A Cidade Única
Paulo Avelino
NORWICH, John Julius. A History of Venice. Londres, Reino Unido: Penguin Books, 2012. 673p.
Talvez a mais ilustre licitação de obra pública de toda a História aconteceu em Veneza no século XVI. Precisava-se construir uma nova ponte. No mesmo lugar havia uma ponte de madeira, que fora destruída por duas vezes, por uma revolta e outra vez por um motivo mais trágico ainda, pelo peso da multidão que se reunira para uma festa. Finalmente a Signoria (governo da cidade) decidiu resolver o problema de uma vez por todas e fazer uma ponte de pedra. Lançou a licitação. Arquitetos enviaram seus projetos. Todos os concorrentes constam na Wikipedia e na História: Sansovino, Vignola, Scamozzi e Palladio, todos célebres e com opulentos currículos de palácios e igrejas. Mas havia mais um arquiteto concorrente: um certo Michelangelo, autor de uma certa Pietá e de uma certa Capela Sistina.

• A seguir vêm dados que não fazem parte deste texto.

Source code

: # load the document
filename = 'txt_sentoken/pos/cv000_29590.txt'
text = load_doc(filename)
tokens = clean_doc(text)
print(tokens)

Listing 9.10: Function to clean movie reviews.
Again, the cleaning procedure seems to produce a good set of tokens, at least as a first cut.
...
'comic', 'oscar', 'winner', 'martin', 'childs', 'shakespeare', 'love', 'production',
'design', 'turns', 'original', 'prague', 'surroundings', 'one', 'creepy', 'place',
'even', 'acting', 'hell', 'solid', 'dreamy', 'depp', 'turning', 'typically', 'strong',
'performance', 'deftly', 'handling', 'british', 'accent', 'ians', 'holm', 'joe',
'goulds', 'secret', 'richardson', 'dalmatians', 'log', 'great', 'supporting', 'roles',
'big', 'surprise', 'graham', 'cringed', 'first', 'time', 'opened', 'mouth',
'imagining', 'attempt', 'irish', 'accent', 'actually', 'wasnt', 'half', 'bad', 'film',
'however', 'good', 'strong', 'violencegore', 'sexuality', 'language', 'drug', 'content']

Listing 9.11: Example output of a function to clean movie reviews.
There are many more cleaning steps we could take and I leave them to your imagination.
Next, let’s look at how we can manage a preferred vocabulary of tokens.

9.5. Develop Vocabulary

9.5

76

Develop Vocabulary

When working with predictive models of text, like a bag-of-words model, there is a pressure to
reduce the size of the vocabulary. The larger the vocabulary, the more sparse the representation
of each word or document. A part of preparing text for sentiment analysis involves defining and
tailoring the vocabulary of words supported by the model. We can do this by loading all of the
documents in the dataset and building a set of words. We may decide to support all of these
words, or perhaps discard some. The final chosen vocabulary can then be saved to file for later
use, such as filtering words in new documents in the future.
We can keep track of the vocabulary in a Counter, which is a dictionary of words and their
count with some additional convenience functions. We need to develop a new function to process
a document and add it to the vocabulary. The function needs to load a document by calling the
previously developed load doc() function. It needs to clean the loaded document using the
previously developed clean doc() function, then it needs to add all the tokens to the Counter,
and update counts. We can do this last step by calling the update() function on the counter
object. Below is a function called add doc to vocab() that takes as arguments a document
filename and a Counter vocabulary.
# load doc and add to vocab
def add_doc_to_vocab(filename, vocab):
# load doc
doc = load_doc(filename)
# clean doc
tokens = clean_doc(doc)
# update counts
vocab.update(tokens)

Assim é Veneza. Uma República independente que durou do ano 421 (segundo a lenda) até 1797 quando Napoleão enviou soldados para conquistá-la. República em uma Europa coalhada de monarquias e República estável em uma Itália infestada por irrequietos condottieri (senhores da guerra). E hoje uma cidade desse novo país, a Itália – só que os ônibus são aquáticos, assim como os táxis aquáticos para os apressados, os caminhões de entrega, de lixo e de bombeiros – todos aquáticos a deslizar nos canais entre prédios que não mudaram muito pelo menos nos últimos 200 anos. O historiador inglês John Julius Norwich era conhecido por sua atuação na televisão britânica. Escreveu nos anos 1970 este longo hino em prosa de amor à cidade. Veneza é única.
Essa originalidade leva a uma multiplicidade de facetas da Urbe, e entre todas o autor escolheu a que provavelmente tem menos interesse para o turista encantado que compra esse volume. Trata-se de uma história política e até certo ponto militar da Sereníssima República de Veneza. O leitor interessado nas maravilhas de Tintoretto e Bellini recebe páginas a falar de hoje obscuros Doges ou de guerras entre cidades italianas na Renascença tão confusas que é de se perguntar se seus protagonistas mesmo as entendiam. Boa parte do livro se passa longe da cidade pois descreve guerras em suas colônias, como Chipre e Creta.
Aspectos como a base econômica disso não são praticamente tratados. Particularmente certos aspectos pouco nobres do comércio veneziano, como o tráfico de escravos, principalmente da região dos Bálcãs. A cidade em si é pouco enfatizada. A cidade – sua expansão, arquiteturas, lógica urbana, escolas de arte, estrangeiros ilustres que por lá passaram, além de costumes como o carnaval, que se expandiu até o Brasil.
Ainda assim se trata de uma boa introdução a Veneza. Quanto à licitação, nenhum dos ilustres concorrentes a venceu, nem mesmo Michelângelo. Quem ganhou o contrato foi um certo e corretamente nomeado Antônio da Ponte. A Ponte é a do Rialto, um dos cartões-postais da cidade, que multidões cruzam hoje sem que desabe – o que mostra que o desconhecido vencedor da licitação não era tão ruim assim, afinal.